Every message, every policy evaluation, every token spent is captured in a structured trace. This is not optional logging — it is a first-class data structure that you can query, visualize, and audit:

{
  "trace_id": "research-20250115-001",
  "duration_ms": 34520,
  "total_tokens": 28340,
  "total_cost_usd": 0.87,
  "stages": [
    {
      "name": "research",
      "agent": "research_analyst",
      "status": "completed",
      "duration_ms": 12300,
      "tokens_used": 9200,
      "tool_calls": [
        {"tool": "web_search", "query": "OAuth2 PKCE vulnerabilities 2024"},
        {"tool": "arxiv_fetch", "paper_id": "2401.09876"}
      ],
      "policy_evaluations": 14,
      "policy_denials": 1,
      "denial_details": [
        {
          "action": "network_request",
          "target": "api.openai.com",
          "reason": "Host not in allowlist"
        }
      ]
    },
    {
      "name": "review",
      "agent": "code_reviewer",
      "status": "completed",
      "retries": 1,
      "retry_reason": "malformed_output"
    },
    {
      "name": "documentation",
      "agent": "documentation",
      "status": "completed"
    },
    {
      "name": "validation",
      "agent": "qa_validator",
      "status": "completed",
      "verdict": "approved",
      "quality_score": 0.92
    }
  ]
}

Cost Control at the Swarm Level

Individual agent budgets are not enough. You need swarm-level cost controls that aggregate spending across all agents and enforce hard limits:

apiVersion: akios/v1
kind: SwarmBudget
metadata:
  name: research-squad-budget
spec:
  total_budget:
    max_cost_per_run: $5.00
    max_tokens_per_run: 50000
    alert_at_percent: [50, 80, 95]
  
  per_agent_caps:
    research_analyst:
      max_percent_of_total: 40
    code_reviewer:
      max_percent_of_total: 25
    documentation:
      max_percent_of_total: 20
    qa_validator:
      max_percent_of_total: 15
  
  overflow_policy:
    action: "complete_current_stage_then_stop"
    notify: ["engineering-team@akioud.ai"]

Production Patterns

From our engineering work on multi-agent coordination, here are the key operational patterns we have identified:

  • Low temperature everywhere: Multi-agent systems amplify randomness.
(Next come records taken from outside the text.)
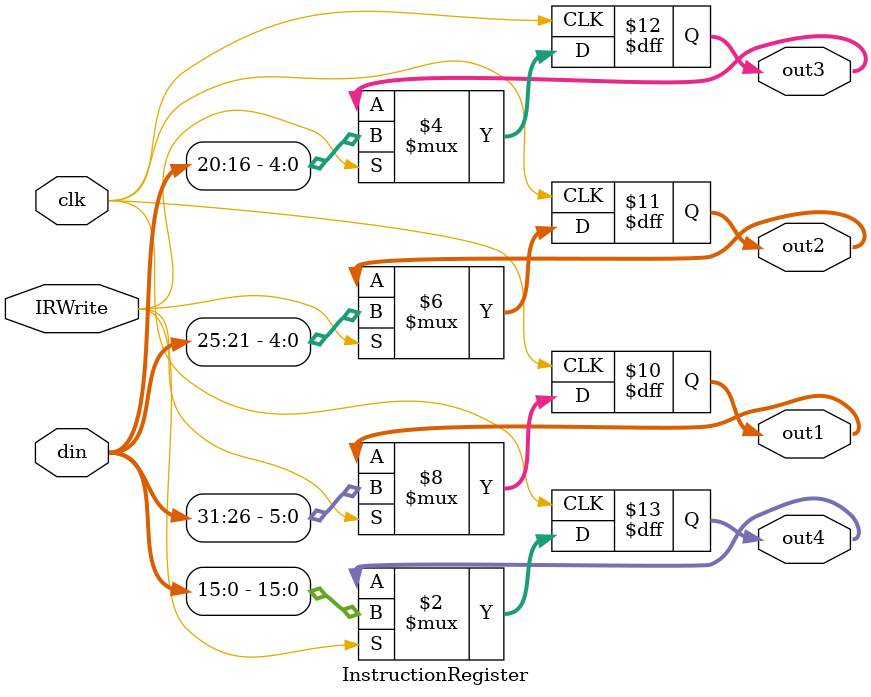
<source format=v>
module InstructionRegister(clk,IRWrite,din,out1,out2,out3,out4);

input clk;
input IRWrite;

input [31:0] din;
output reg [5:0] out1;
output reg [4:0] out2;
output reg [4:0] out3;
output reg [15:0] out4;

always @(posedge clk)
begin
	if(IRWrite) begin
		out1 <= din[31:26];
		out2 <= din[25:21];
		out3 <= din[20:16];
		out4 <= din[15:0];
	end
end
endmodule



</source>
If each agent has temperature 0.7, the combined output variance is multiplicative, not additive. Use 0.1-0.3 for deterministic coordination.
  • Structured outputs only: Agents communicating via free-form text will eventually produce unparseable messages. Require JSON schema validation on every inter-agent message.
  • Budget the coordinator separately: The Project Manager agent should have its own generous budget — it is the cheapest agent but the most critical. A starved coordinator cannot recover from downstream failures.
  • Circuit breakers save money: Without a circuit breaker, a broken agent will retry indefinitely, burning through your entire budget in minutes. Set failure thresholds aggressively low (3-5 failures).
  • Trace everything, query later: You will not know what to look for until something breaks. Capture full traces, store them cheaply, and build queries retroactively.
  • Prefer DAGs over hierarchies: Tree-structured agent coordination creates bottlenecks. DAGs allow parallel execution of independent stages and make dependencies explicit.

Multi-agent systems are not a pattern you adopt casually. They are distributed systems with all the complexity that implies — network partitions, partial failures, state divergence, and cascading errors. The AKIOS SDK does not eliminate this complexity. It gives you the infrastructure to manage it: deterministic policies, structured messaging, automatic recovery, full observability, and hard budget limits. Build the hard thing, but build it on solid ground.